**WHAT THE TASK ASKS**
State the count of lines below featuring the word "Adding", and write nothing further.

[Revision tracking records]
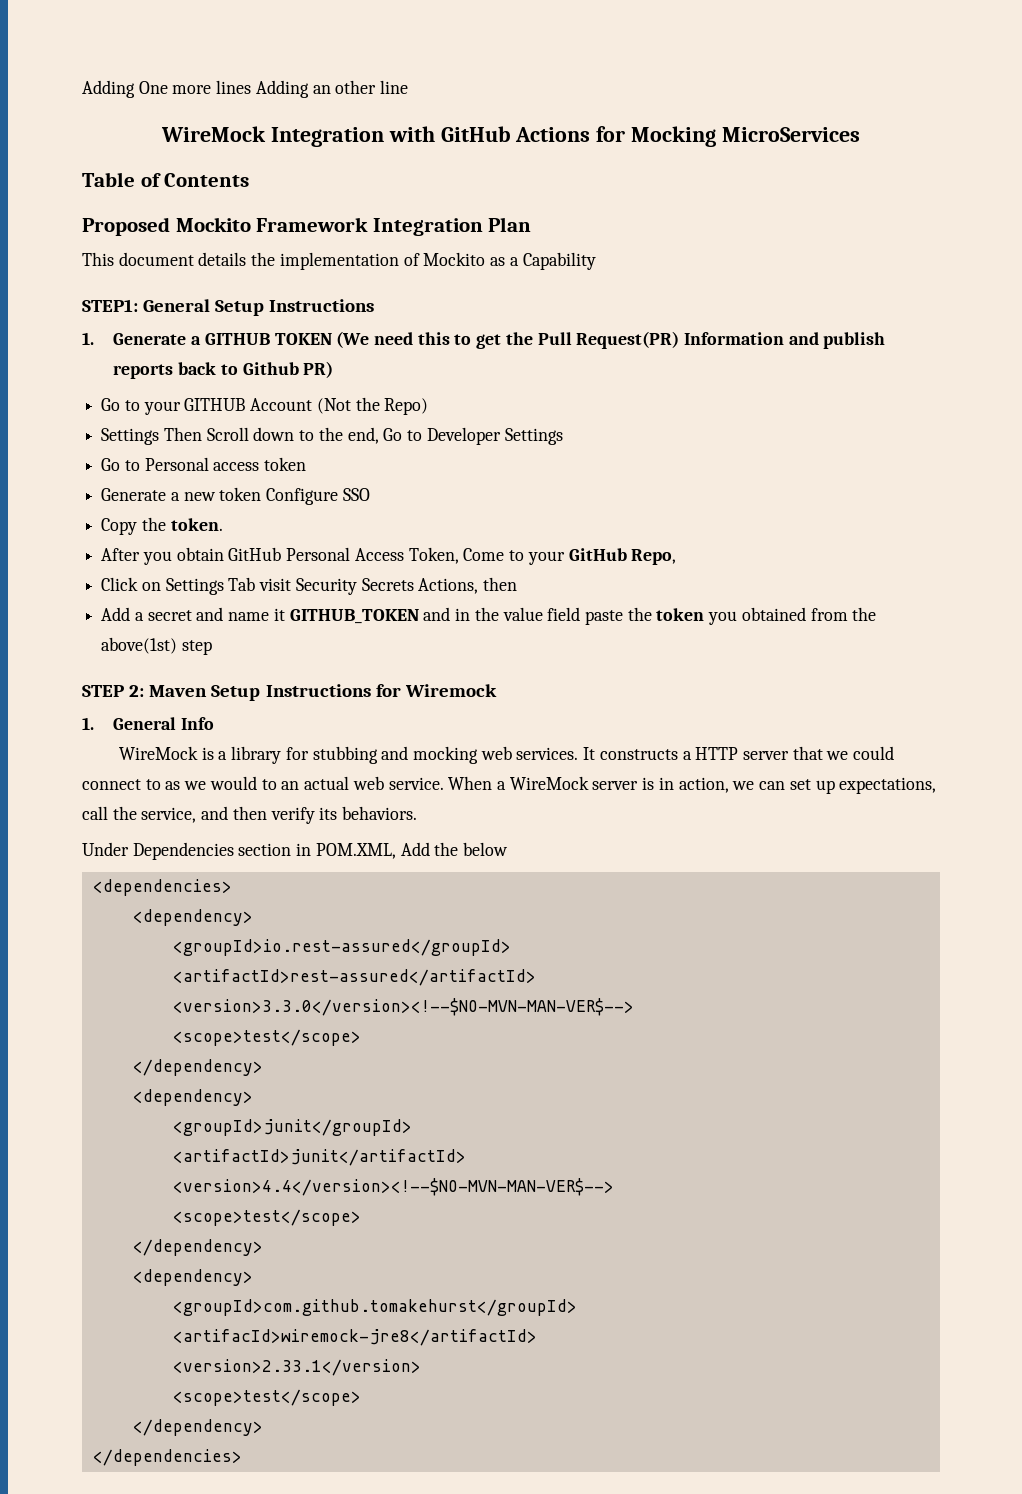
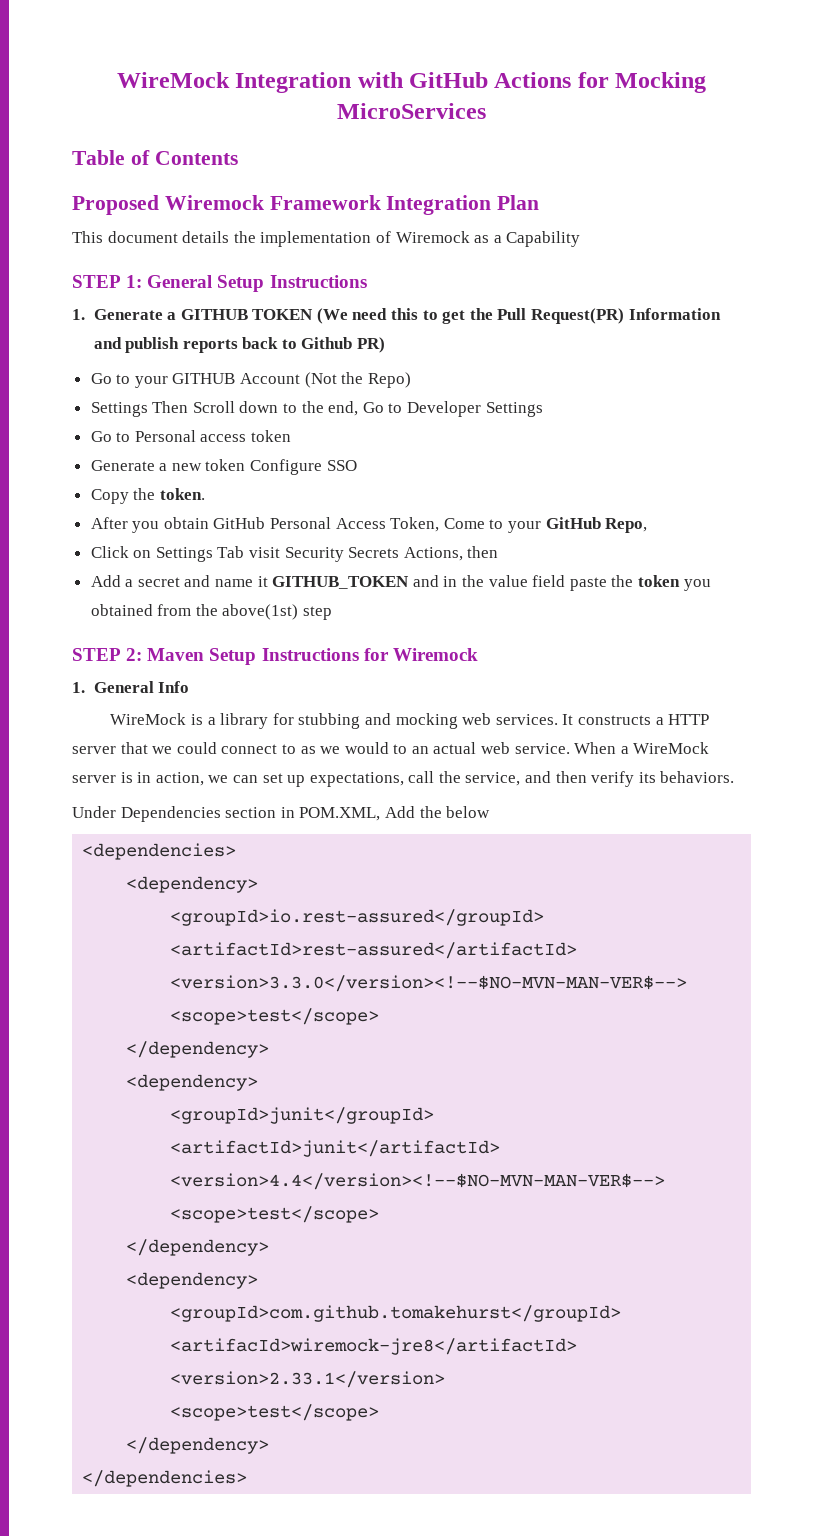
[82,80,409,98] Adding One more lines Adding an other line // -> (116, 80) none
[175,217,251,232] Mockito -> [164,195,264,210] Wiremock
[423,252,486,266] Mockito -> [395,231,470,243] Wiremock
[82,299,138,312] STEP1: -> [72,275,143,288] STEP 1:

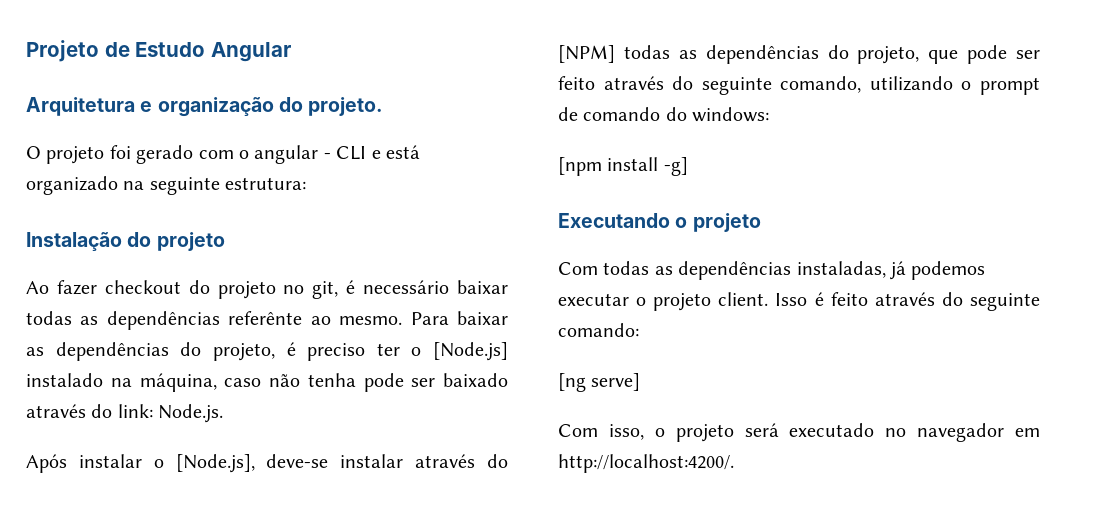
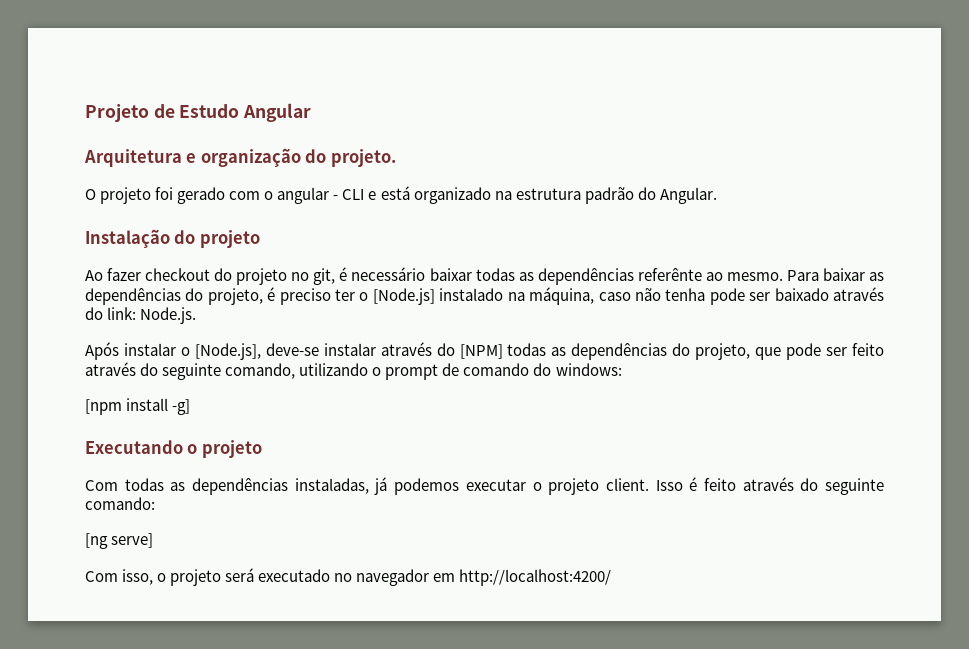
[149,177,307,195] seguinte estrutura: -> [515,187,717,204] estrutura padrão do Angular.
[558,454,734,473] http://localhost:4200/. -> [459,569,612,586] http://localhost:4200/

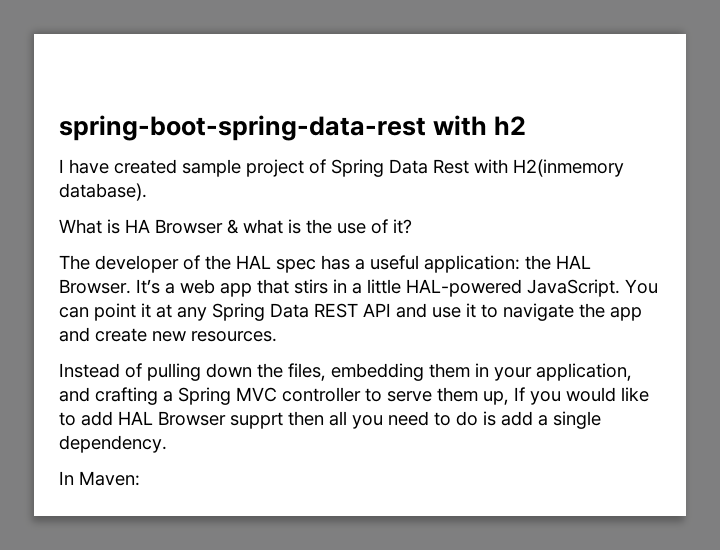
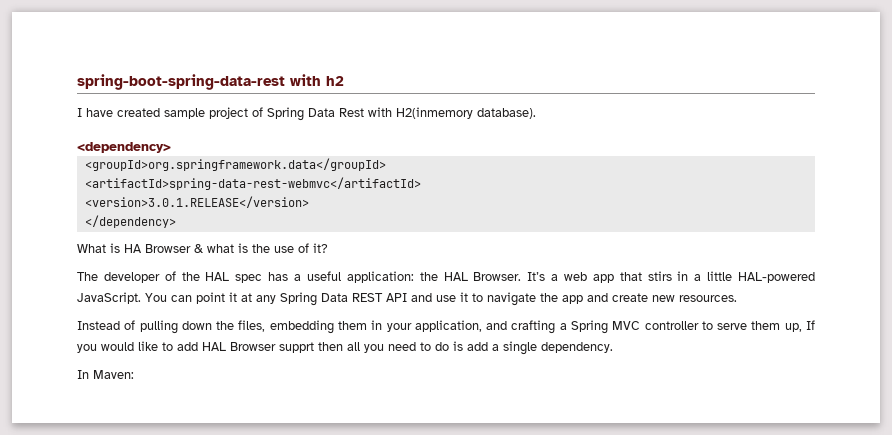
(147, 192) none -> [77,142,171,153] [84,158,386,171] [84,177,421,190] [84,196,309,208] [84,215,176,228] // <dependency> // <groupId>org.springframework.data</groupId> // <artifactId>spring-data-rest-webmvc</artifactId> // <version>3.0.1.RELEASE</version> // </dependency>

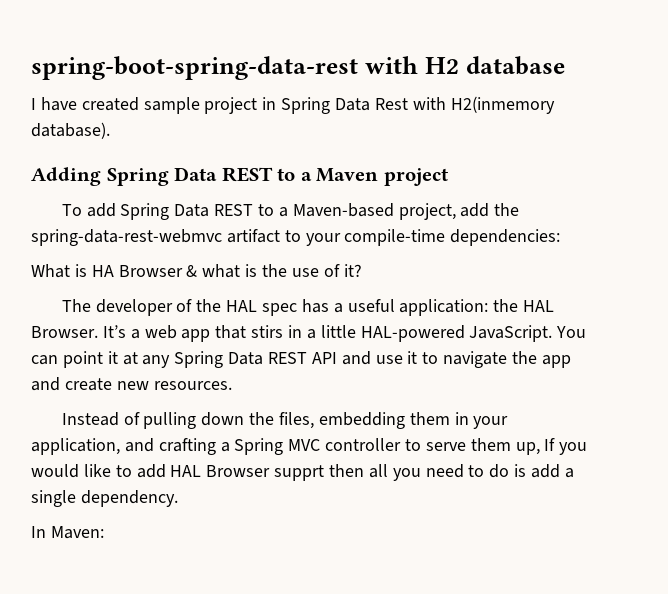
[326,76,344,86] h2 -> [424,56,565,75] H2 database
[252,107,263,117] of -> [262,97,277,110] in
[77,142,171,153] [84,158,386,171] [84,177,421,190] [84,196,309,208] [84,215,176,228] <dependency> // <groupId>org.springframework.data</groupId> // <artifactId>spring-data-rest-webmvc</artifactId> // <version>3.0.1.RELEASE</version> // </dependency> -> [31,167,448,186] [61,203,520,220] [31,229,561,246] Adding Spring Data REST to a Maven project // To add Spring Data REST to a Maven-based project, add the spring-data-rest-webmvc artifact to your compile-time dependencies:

**WRITTEN ANSWER**
2